• Information provided

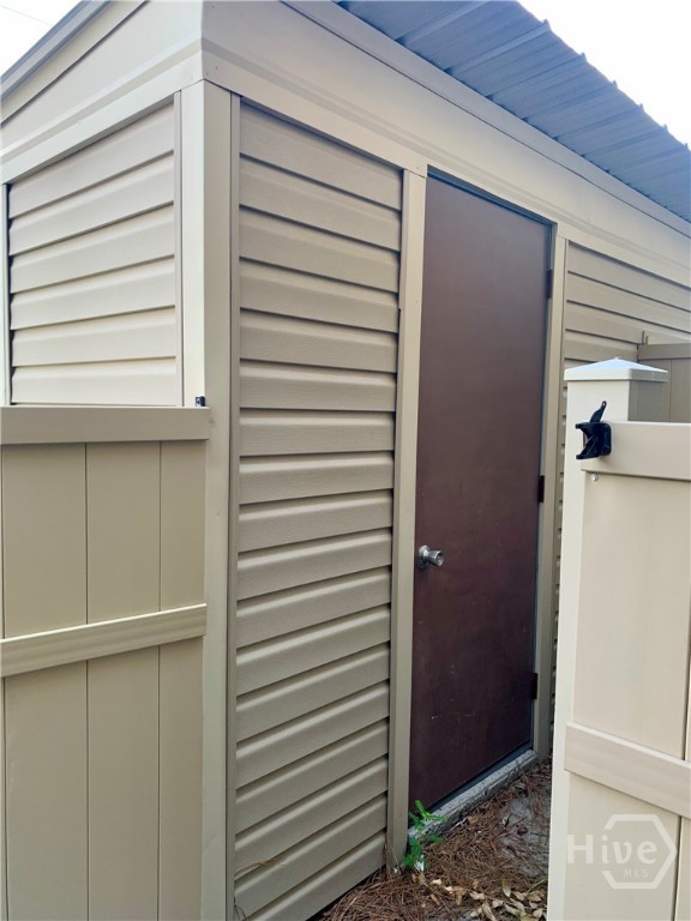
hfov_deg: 53.1
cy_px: 460
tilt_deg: -4.0
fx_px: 692
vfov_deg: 67.3
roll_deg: -0.6
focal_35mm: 26
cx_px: 346
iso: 25
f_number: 1.8
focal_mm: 4.25
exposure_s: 1/122
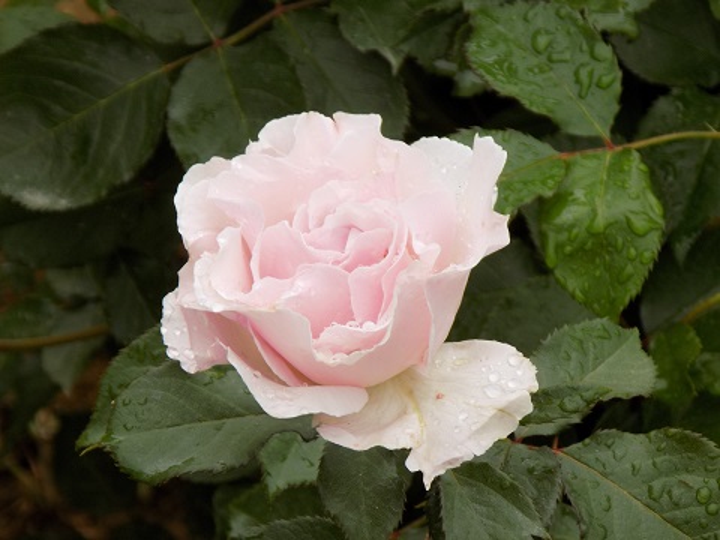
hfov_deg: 4.4
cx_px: 360
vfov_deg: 3.3
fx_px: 9297
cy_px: 270
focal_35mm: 447
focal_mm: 79.5
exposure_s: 1/60
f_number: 5.9
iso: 80
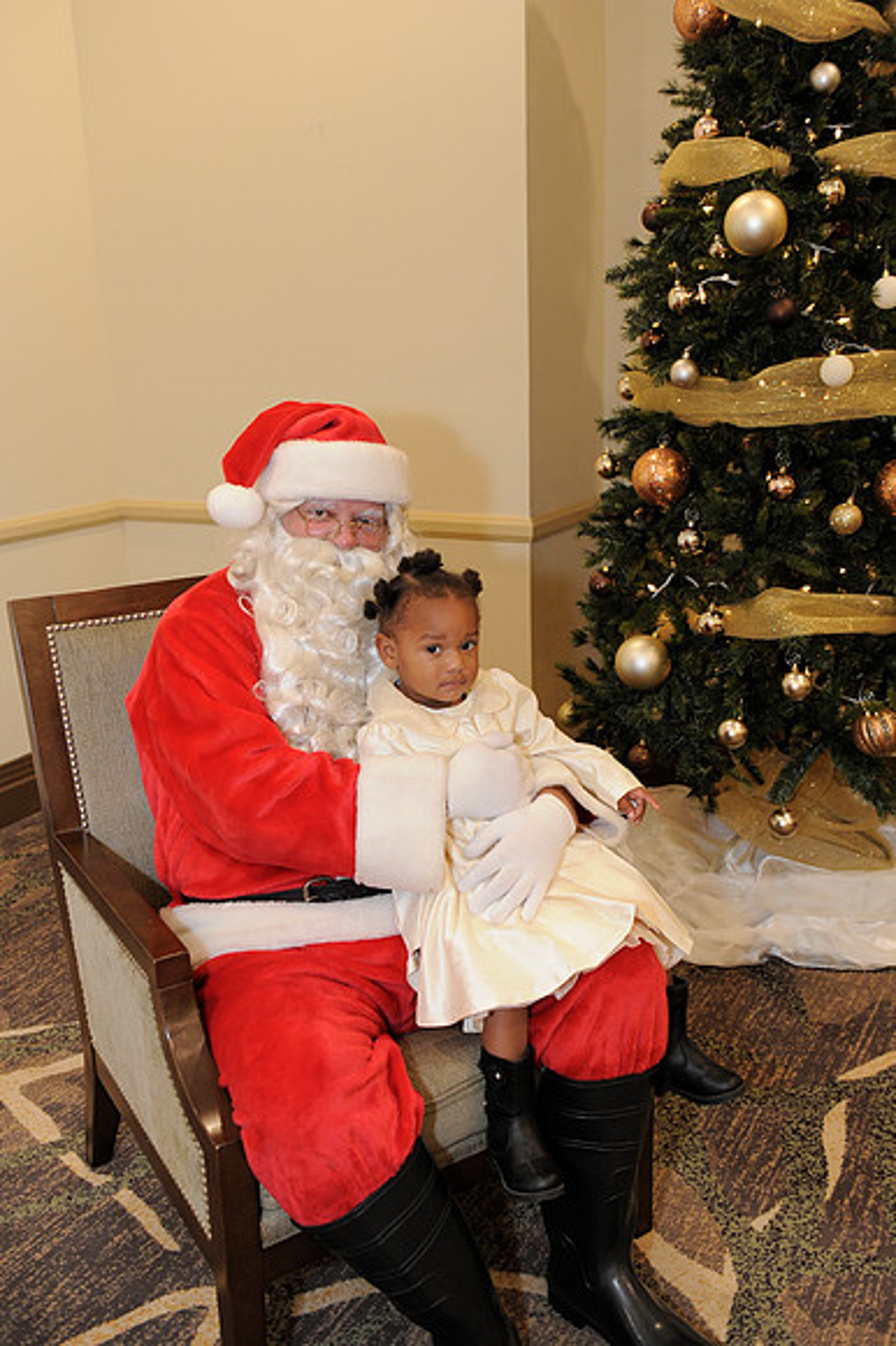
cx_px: 448
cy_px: 673
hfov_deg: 38.8
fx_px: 1271
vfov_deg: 55.8
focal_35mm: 34
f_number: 4
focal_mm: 34
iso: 1600
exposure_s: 1/100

• Description of the task
Please transcribe the listing exactly as it stands, but omit its pictures.

• Task output
hfov_deg: 53.1
cy_px: 460
tilt_deg: -4.0
fx_px: 692
vfov_deg: 67.3
roll_deg: -0.6
focal_35mm: 26
cx_px: 346
iso: 25
f_number: 1.8
focal_mm: 4.25
exposure_s: 1/122
hfov_deg: 4.4
cx_px: 360
vfov_deg: 3.3
fx_px: 9297
cy_px: 270
focal_35mm: 447
focal_mm: 79.5
exposure_s: 1/60
f_number: 5.9
iso: 80
cx_px: 448
cy_px: 673
hfov_deg: 38.8
fx_px: 1271
vfov_deg: 55.8
focal_35mm: 34
f_number: 4
focal_mm: 34
iso: 1600
exposure_s: 1/100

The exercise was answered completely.